▶ [INPUT DATA]
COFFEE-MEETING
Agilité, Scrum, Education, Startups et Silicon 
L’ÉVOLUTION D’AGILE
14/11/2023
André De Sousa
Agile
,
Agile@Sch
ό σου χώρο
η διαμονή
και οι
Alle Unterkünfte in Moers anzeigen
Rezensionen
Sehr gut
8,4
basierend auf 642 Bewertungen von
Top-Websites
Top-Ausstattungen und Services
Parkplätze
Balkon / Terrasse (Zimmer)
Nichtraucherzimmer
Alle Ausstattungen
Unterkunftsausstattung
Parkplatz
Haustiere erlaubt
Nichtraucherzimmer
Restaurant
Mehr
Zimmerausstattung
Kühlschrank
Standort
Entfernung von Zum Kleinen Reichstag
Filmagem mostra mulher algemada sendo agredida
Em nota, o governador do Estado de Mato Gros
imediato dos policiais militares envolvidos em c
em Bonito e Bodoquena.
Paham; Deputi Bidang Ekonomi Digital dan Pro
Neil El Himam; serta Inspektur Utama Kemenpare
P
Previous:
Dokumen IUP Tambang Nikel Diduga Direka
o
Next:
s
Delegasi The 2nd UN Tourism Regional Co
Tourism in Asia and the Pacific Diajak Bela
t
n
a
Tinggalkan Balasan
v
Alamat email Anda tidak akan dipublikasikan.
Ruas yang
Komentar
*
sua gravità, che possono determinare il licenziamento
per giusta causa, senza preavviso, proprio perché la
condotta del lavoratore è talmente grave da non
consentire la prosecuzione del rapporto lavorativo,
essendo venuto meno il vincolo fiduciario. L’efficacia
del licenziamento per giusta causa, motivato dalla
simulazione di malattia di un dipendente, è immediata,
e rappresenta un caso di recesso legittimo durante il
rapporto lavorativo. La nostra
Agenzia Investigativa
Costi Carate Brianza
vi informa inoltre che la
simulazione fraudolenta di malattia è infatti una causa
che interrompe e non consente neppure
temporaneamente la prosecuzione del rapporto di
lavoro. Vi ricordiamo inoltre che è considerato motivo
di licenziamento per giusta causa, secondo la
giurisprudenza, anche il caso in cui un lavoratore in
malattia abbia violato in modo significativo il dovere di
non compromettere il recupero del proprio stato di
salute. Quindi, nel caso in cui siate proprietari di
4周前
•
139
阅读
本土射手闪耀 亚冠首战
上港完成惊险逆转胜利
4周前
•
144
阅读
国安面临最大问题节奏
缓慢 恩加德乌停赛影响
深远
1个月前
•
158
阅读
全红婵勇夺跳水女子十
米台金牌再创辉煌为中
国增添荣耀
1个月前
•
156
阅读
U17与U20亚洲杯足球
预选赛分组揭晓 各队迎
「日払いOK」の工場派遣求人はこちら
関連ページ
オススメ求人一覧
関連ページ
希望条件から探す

▶ [TASK] Which lines hold the word "simulazione"? Copy each of them from the records.

▶ [SOLVED PROBLEM]
simulazione di malattia di un dipendente, è immediata,
simulazione fraudolenta di malattia è infatti una causa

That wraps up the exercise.